米VMwareとソフトバンクテレコム、ソフトバンク コマース&サービスの3社は11月5日、共同で設立したヴイエムウェア ヴイクラウドサービス合同会社を通じて、ハイブリッドクラウドサービスを国内向けに提供を開始すると発表した。
提供するのは「vCloud Air」。7月に発表した「VMware vCloud Hybrid Service」の名称を変更し、11月10日から販売を開始する。プライベートクラウドと連携するハイブリッドクラウドサービスで、仮想ネットワークやセキュリティを特徴とする。単一の管理ツールにより、仮想マシンの移行やプライベートクラウドとパブリッククラウドのアプリケーション連携が容易になるなどの利点があるとする。
記者発表会で話したGelsinger氏と宮内氏
来日したVMwareの最高経営責任者(CEO)、Pat Gelsinger氏は「エンタープライズ顧客を対象に、プライベートクラウドとパブリッククラウドの連携などによりサーバやネットワークの稼働効率を上げるのがわれわれの役割」と話し、Googleなど競合企業が提供するクラウドサービスとは一線を画していることを強調した。
法人向けに強い営業力を持ち、既に協業関係を結んでいるソフトバンクグループと連携することにより、日本でのvCloud Air拡販に期待しているとGelsinger氏は指摘した。
サーバ仮想化ソフトウェア「VMware vSphere」を利用する企業は、既存システムの拡張リソースとしてvCloud Airを利用できる。また、vCloud Air上に構築したマシンに変更を加えることなく、プライベートクラウドに移設することも可能としている。
ソフトバンクは、VMwareのサーバやネットワークの仮想化技術を活用できることに加え、自社が所有するデータセンター経由でvCloud Airを提供するため、安全性と信頼性、コンプライアンスを確保できることを強調した。
ソフトバンク コマース&サービスの代表取締役会長を務める宮内謙氏は「かなり前から企業のIT環境がクラウド化すると思っていた。VMwareが主催するVMworldにも5、6回参加した。コンシューマー向けITがほぼすべてクラウド化しているのに対し、エンタープライズ向けは、基幹系システムにも情報系システムにも従来からの資産があるため、クラウド化は遅れている」との認識を示した。
さらに「クラウド間が双方向に連携することで、今後システムの規模が大きくなる。モバイルとクラウドをつなぐのはネットワークだと思っている」とし、自社が提供するVPNサービスなどにも期待しているという。
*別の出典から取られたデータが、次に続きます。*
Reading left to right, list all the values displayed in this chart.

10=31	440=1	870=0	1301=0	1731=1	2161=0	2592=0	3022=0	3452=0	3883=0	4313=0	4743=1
また、ソフトバンクテレコムが、法人向けクラウドサービス「ホワイトクラウド」を提供しているが、これについて、「vCloud Airに集約するのが望ましい」との考えを示した。 「昨夜の食事の席で、韓国向けにも事業展開をする話をGelsinger氏とした」と宮内氏は笑顔を見せ、Gelsinger氏も「今、交渉中なんだ」と切り返す場面もあった。
両社は、チャネルパートナーにとっても従来提供しているプライベートクラウド環境に加え、vCloud Airによって、顧客がハイブリッドクラウドシステムを構築するという選択肢を提供できる面で機会が広がるとしている。
vCloud Airのサービスメニューは「仮想プライベートクラウドサービス」「専有型クラウドサービス」「災害対策サービス」の3つ。3つのサービスの月額利用料はそれぞれ、11万385円から、98万9319円から、9万1508円からとしている。